= Rodney Foil =

American forestry researcher (1934–2018)

Robert Rodney Foil (August 12, 1934 – February 4, 2018) was an American forestry researcher, educator, and university administrator.

==Early life==
Rodney Foil was born in Bogalusa, LA to Rosa Green Foil and Odell Foil. He graduated from Louisiana State University with a BS in Forestry in 1956, an MS in Forestry in 1960, and a Doctorate in Forestry from Duke University in 1964. In 1959 he married Patti Sue Thomas, with whom he had two children: Jerry and Allison. He married Rosalind Whatley Johnson in 1984.

==Career and legacy==
Foil began his career as a commercial land management forester. He then spent eleven years on the faculty of LSU before going to Mississippi State University in 1969. There, he rose from Head of the Department of Forestry, to Dean of the School of Forest Resources, to Experiment Station Director, to Vice President of MSU's School of Agriculture, Forestry, and Veterinary Medicine.
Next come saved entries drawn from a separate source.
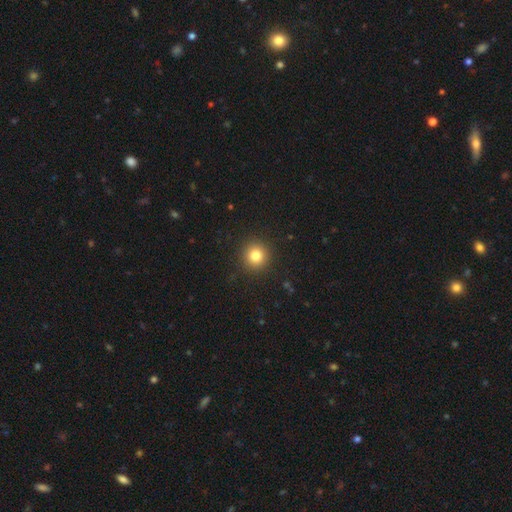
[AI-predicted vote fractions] Overall: smooth (80%). How rounded: round (95%). Merging: none (92%).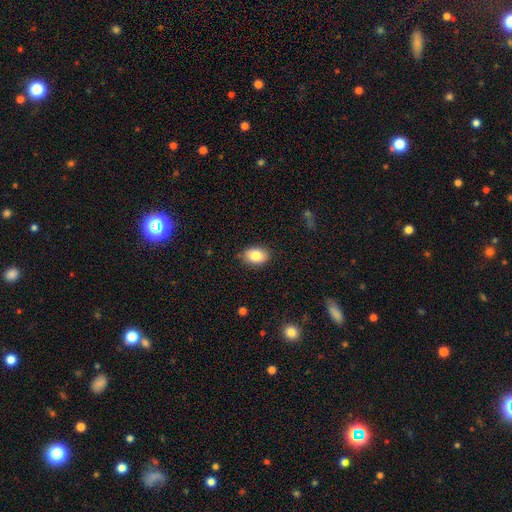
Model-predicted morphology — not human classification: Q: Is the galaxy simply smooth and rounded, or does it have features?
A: smooth — 85%.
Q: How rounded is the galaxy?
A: in between — 82%.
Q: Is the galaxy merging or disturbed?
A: none — 85%.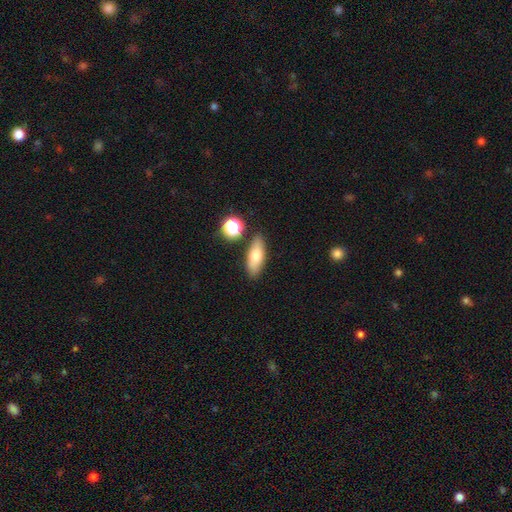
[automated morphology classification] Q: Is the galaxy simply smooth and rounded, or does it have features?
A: smooth — 73%.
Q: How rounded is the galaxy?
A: in between — 68%.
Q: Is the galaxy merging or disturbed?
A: none — 82%.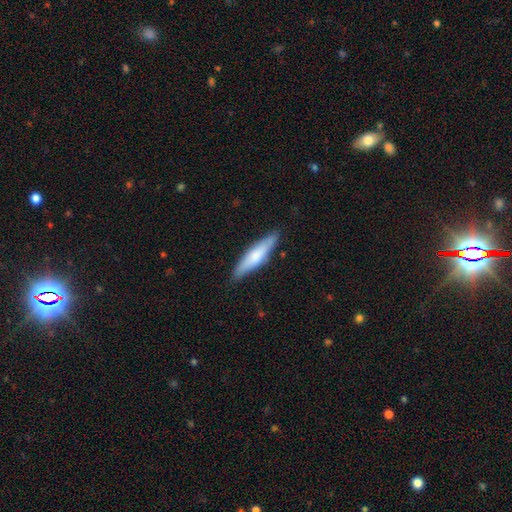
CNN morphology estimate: This is likely a smooth galaxy (63%). How rounded: likely cigar-shaped (79%). Merging: clearly none (85%).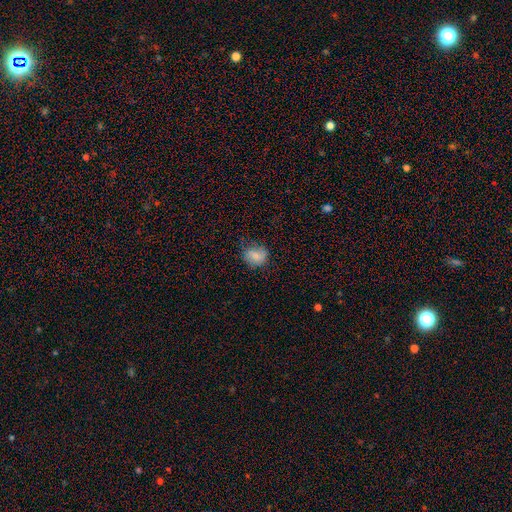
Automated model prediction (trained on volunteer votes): Overall: smooth (78%). How rounded: round (73%). Merging: none (72%).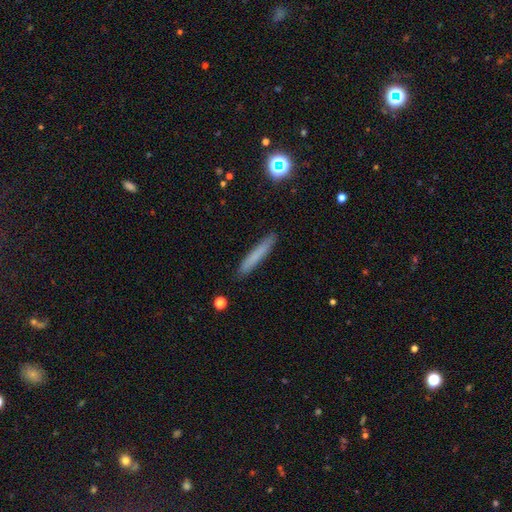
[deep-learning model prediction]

After retiring from MSU in 1999, Foil served with the Cooperative State Research, Education, and Extension Service of the US Department of Agriculture for two years. He began overseeing the CSREES Initiative for Future Agriculture and Food Systems. Under his guidance, grants totaling more than $240 million were awarded to address high-priority agricultural problems.

In 2004, Rodney Foil was among the first inductees into the U.S. Department of Agriculture hall of fame. The 750-acre R. R. Foil Plant Science Research Center, known by many as the MSU North Farm, is also part of his legacy. The Rosalind and Rodney Foil Teamwork Award is given for exemplary collaboration efforts in MSU's Division of Agriculture, Forestry and Veterinary Medicine.